Tuesday, March 17, 2015

Usage Note: "Adult Children" (14 Feb. 2015)



My first thought at hearing the phrase "adult child" is, "If you raised an adult child, you failed as a parent."

My second thought is that the first thought was at worst cruel, at best a bit unfair.

        If your child has serious developmental problems and emotionally or intellectually and/or physically  gets to her or his twenties without reaching adult development, then, obviously, you should be respected and complimented on your job of parenting. 

        In less somber contexts — on linguistic grounds, a fair-minded person might object that people speaking of an "adult child" understand "child"   as just "offspring," which makes the phrase mean the harmless "adult offspring." Okay, but come on! There's always "son" and "daughter" and "offspring" isn't that tough a word and works for most people who are biological parents as well as parenting parents.

         On more paractical grounds, the accusation of failure as a parent often overestimates the influence of parents on the outcome of their offspring. Most of us most of the time blame the parents for rotten kids — and we usually should — but not always. If a family is stuck with a 22-year old child, it may not be the fault of the parents.

         It may not be anyone's fault, but it is a problem.

         I first heard "adult child" and such in the phrase "adult children of alcoholics," and the usage seemed wrong. Adult offspring of alcoholics, God and Al Anon know, frequently have issues, but those issues didn't seem to me — at least from a distance — to be some sort of culpable immaturity. If anything, some people with a subgroup of ... what would be the proper term here? ... let's say some variety of fucked up parents take on adult responsibility at an early age and are adult well before leaving their teens, sometimes adult heartbreakingly too young.

         Folks out there using English should remember that children don't have the same rights as adults and should not have the same rights as adults. In the context of the 2014/15 round of the debate on mandated innoculations, Senator Rand Paul of Kentucky said, "The state doesn't own your children" and clarified that "Parents own the children." There was widespread denunciation of the idea of anyone's owning children, but it is significant that a US Senator in the libertarian tradition (no less) would think in terms of owning kids and that many of those denouncing the line were of the emphatically non-libertarian strain of the Left who were far some seeing children as autonomous, responsible beings who could usually be trusted to take care of themselves.

         Let's say play alone in a city part or take the subway.

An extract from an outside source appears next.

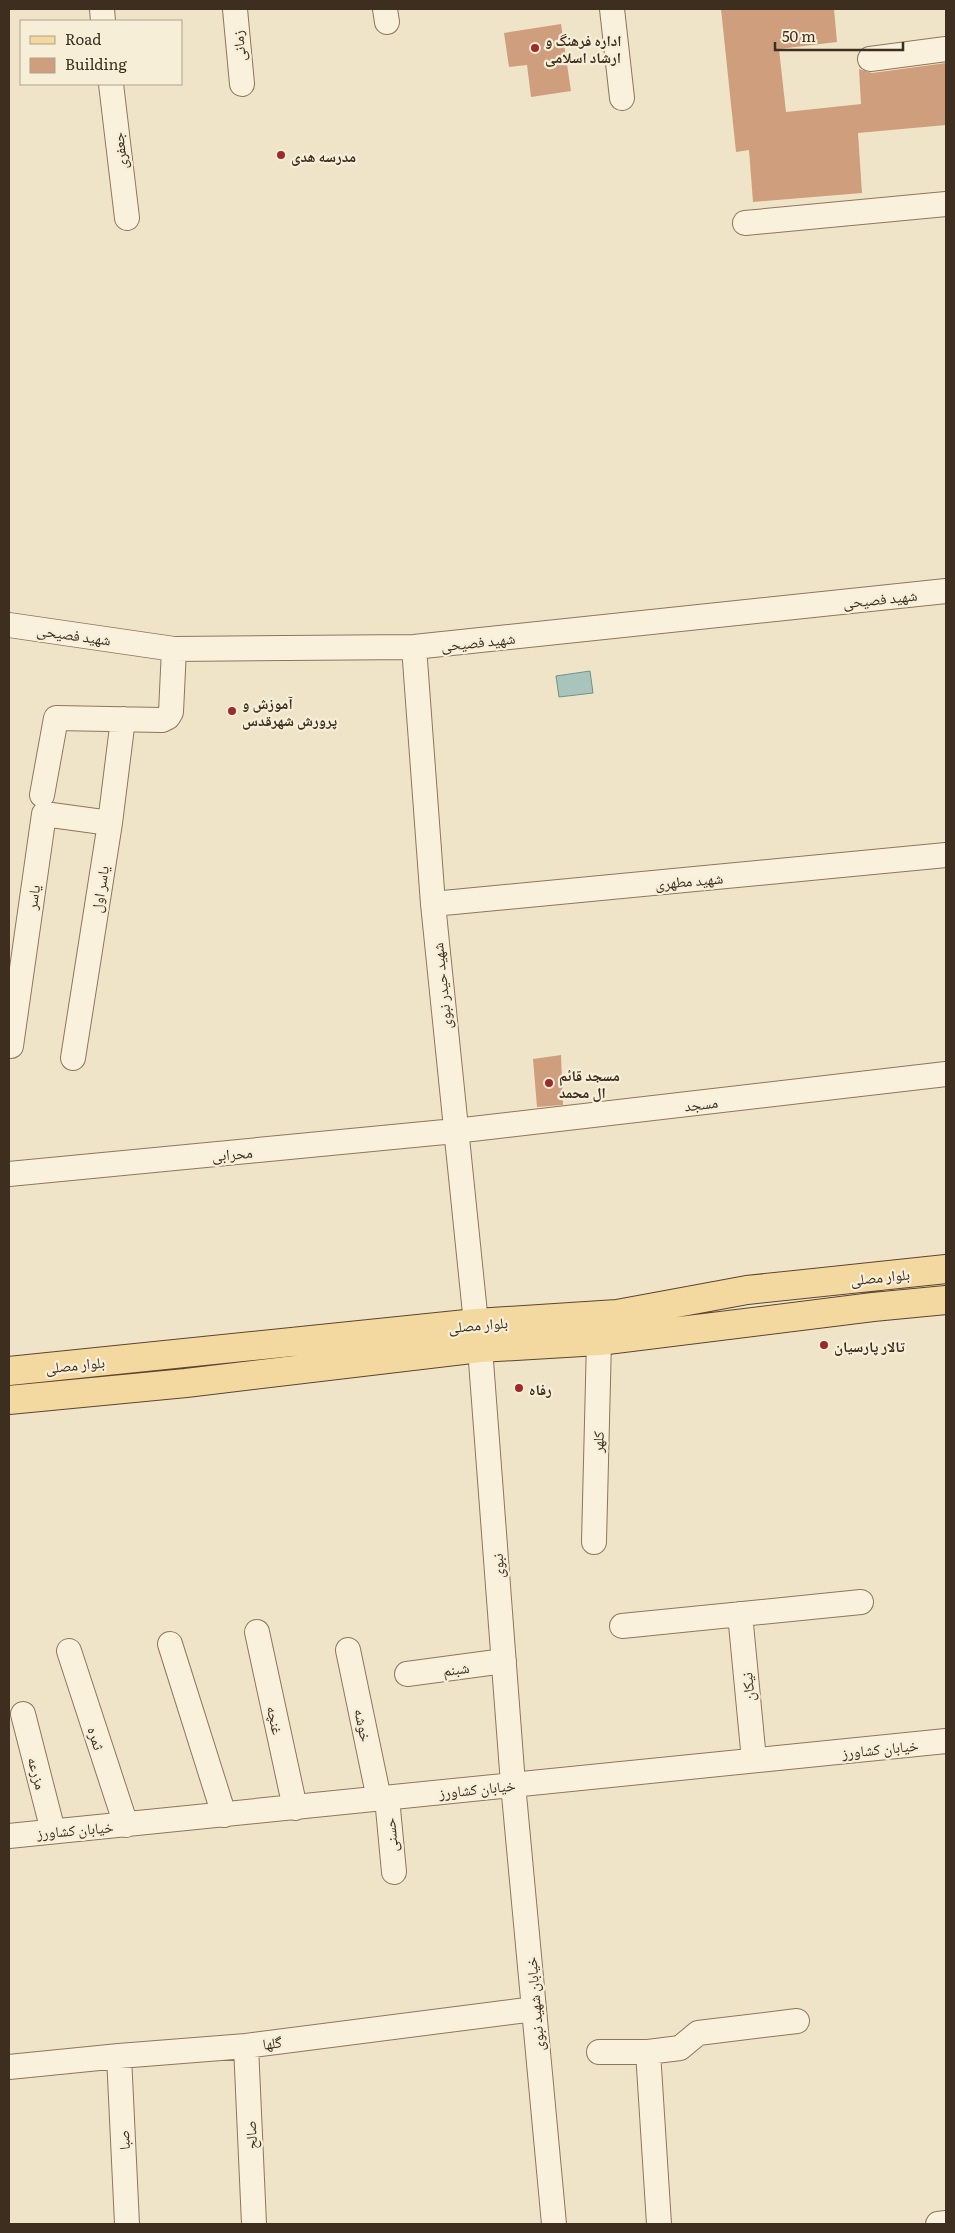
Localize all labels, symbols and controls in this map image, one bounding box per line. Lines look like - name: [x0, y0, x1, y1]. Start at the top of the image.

         Children do not have the same rights as adults and do need protection, and there are powerful Americans of a wide swath of political persuasions who go way, way too far in "protecting our children." (As I said when the Powers that Were in the City of Chicago introduced a teen curfew and argued it was to protect teenagers — bullshit! it was to protect grownups afraid, sometimes with justification, of teenagers — "Just do me one favor: Don't do me no favors.")

         Eric Posner recently did a fine job of provocation, arguing that "Universities Are Right and Within Their Rights to Crack Down on Speech and Behavior" of college students because "Students today are more like children than adults and need protection." Which means, of course, that the "kids" need to be not only protected from words and topics and ideas that might upset them but also from misusing freedoms we in America recognize as birthrights for grownups.

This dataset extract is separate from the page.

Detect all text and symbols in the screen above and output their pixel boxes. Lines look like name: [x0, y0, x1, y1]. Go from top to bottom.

         Children may not be owned by the State or their parents, but they do need people to control them.

         If your offspring turned out all right and can do okay on their own, thank you, they're you're adult offspring; don't insult them by calling them children or share with others that feeling deep inside that they will always be your little girl, your little boy. Such feelings fine in your heart of hearts but make for a lousy idea for public policy.

         If Posner has a point and we have wide-spread arrested development among young Americans, well, that is a serious social issue to be dealt with and not to be blandly accepted. The phrase "adult child" can have some very negative implications; it should not be used casually.